A rebours de la course aux modèles de l’intelligence artificielle (IA) générative toujours plus gros, nécessitant toujours plus de puissance de calcul, la tendance aux petits modèles de l’IA, plus efficaces, moins chers et moins énergivores, gagne du terrain.
Le laboratoire américain Merck élabore, par exemple, avec le cabinet BCG un modèle pour comprendre l’impact de certaines maladies sur les gènes. «Ce sera un modèle très petit, entre quelques centaines de millions et quelques milliards de paramètres», détaille à l’AFP Nicolas de Bellefonds, responsable intelligence artificielle chez BCG.
Pour comparaison, un modèle comme GPT-3, qui a sous-tendu à son lancement le robot conversationnel d’OpenAI ChatGPT, comptait 175 milliards de paramètres et son successeur, GPT-4, près de 2 trilliards. Comme d’autres experts, Nicolas de Bellefonds remarque l’émergence de petits modèles très spécialisés qui permettent d’avoir «de meilleures performances ou, en tout cas, équivalentes» à de grands modèles généralistes pour «un coût bien plus faible».
Loin d’une vague européenne, les géants américains de la tech ne s’y sont pas trompés et ont tous sorti des petits modèles cette année.

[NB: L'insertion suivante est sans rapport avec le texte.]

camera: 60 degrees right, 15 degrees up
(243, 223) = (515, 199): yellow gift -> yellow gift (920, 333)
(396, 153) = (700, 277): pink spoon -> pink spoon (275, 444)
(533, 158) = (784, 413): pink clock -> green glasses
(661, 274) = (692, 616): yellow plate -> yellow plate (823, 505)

Google propose Gemma, Microsoft a Phi-3 et Meta a présenté ses premiers mini-modèles en septembre, quand OpenAI a livré une version miniature de GPT-4 cet été. «La tendance à la sobriété et frugalité dans la tech est un mouvement important que nous soutenons», a déclaré lors d’un passage à Paris en octobre Kara Hurst, responsable du développement durable chez Amazon, qui propose sur sa plateforme cloud des modèles de toutes tailles.
Résumé et indexation de documents, recherche dans une base de données interne, ces petits modèles peuvent effectuer des tâches simples, souvent suffisantes pour les besoins d’une entreprise ou d’une administration. «Pas besoin de savoir les termes du traité de Versailles pour répondre à une question sur tel élément d’ingénierie», résume à l’AFP Laurent Félix, directeur général France du cabinet Ekimetrics.
Empreinte carbone
Ils sont même souvent plus rapides que leurs grands frères et peuvent «répondre à plus de requêtes et plus d’utilisateurs en simultané», selon Laurent Daudet, patron de LightOn, une start-up française spécialisée dans les modèles d’IA de petite taille qui vont de 8 à 40 milliards de paramètres. Autre avantage : ces modèles sont moins gourmands en énergie puisqu’il faut «moins de processeurs (GPU) pour les mettre en œuvre», ce qui explique aussi leur prix plus attractif, ajoute-t-il.
Un argument de poids quand les géants de la tech sont confrontés au coût énergétique exponentiel des modèles de plus en plus grands. Mieux encore, leur petite taille leur permet de fonctionner directement sur des téléphones ou des ordinateurs. «Ça permet d’éviter de faire des déploiements sur le cloud. C’est une des manières de réduire l’empreinte carbone de nos modèles», avait indiqué Arthur Mensch, patron de la start-up Mistral AI, à Libération en octobre.
La pépite française du secteur a lancé à l’automne son plus petit modèle à date, Ministral. L’utilisation directe sur un appareil promet aussi plus de «sécurité et de confidentialité des données», rappelle Laurent Félix, puisque celles-ci restent stockées en local ou à l’échelle de l’entreprise.
A terme, tous nos objets du quotidien, même notre frigo, pourraient se retrouver avec un petit modèle embarqué, a expliqué en novembre, sur la scène du Web Summit à Lisbonne, Thomas Wolf, cofondateur de Hugging Face. Cette plateforme franco-américaine d’IA en accès libre a sorti cet été sa série de petits modèles SmolLM.
Pour les experts, les grands modèles de langage, qui restent les plus à même de résoudre des problèmes complexes, ne risquent toutefois pas de disparaître mais de fonctionner de façon complémentaire avec des petits modèles. Dans le futur, «il y aura potentiellement plusieurs modèles qui se parlent entre eux», avance Nicolas de Bellefonds.
«Il y aura un petit modèle qui va comprendre quelle est la nature de la question posée et envoyer cette information à plusieurs modèles de taille différente en fonction de la complexité de la question». «Sinon, on va avoir à la fin des solutions qui sont soit trop chères, soit trop lentes, soit les deux», conclut-il.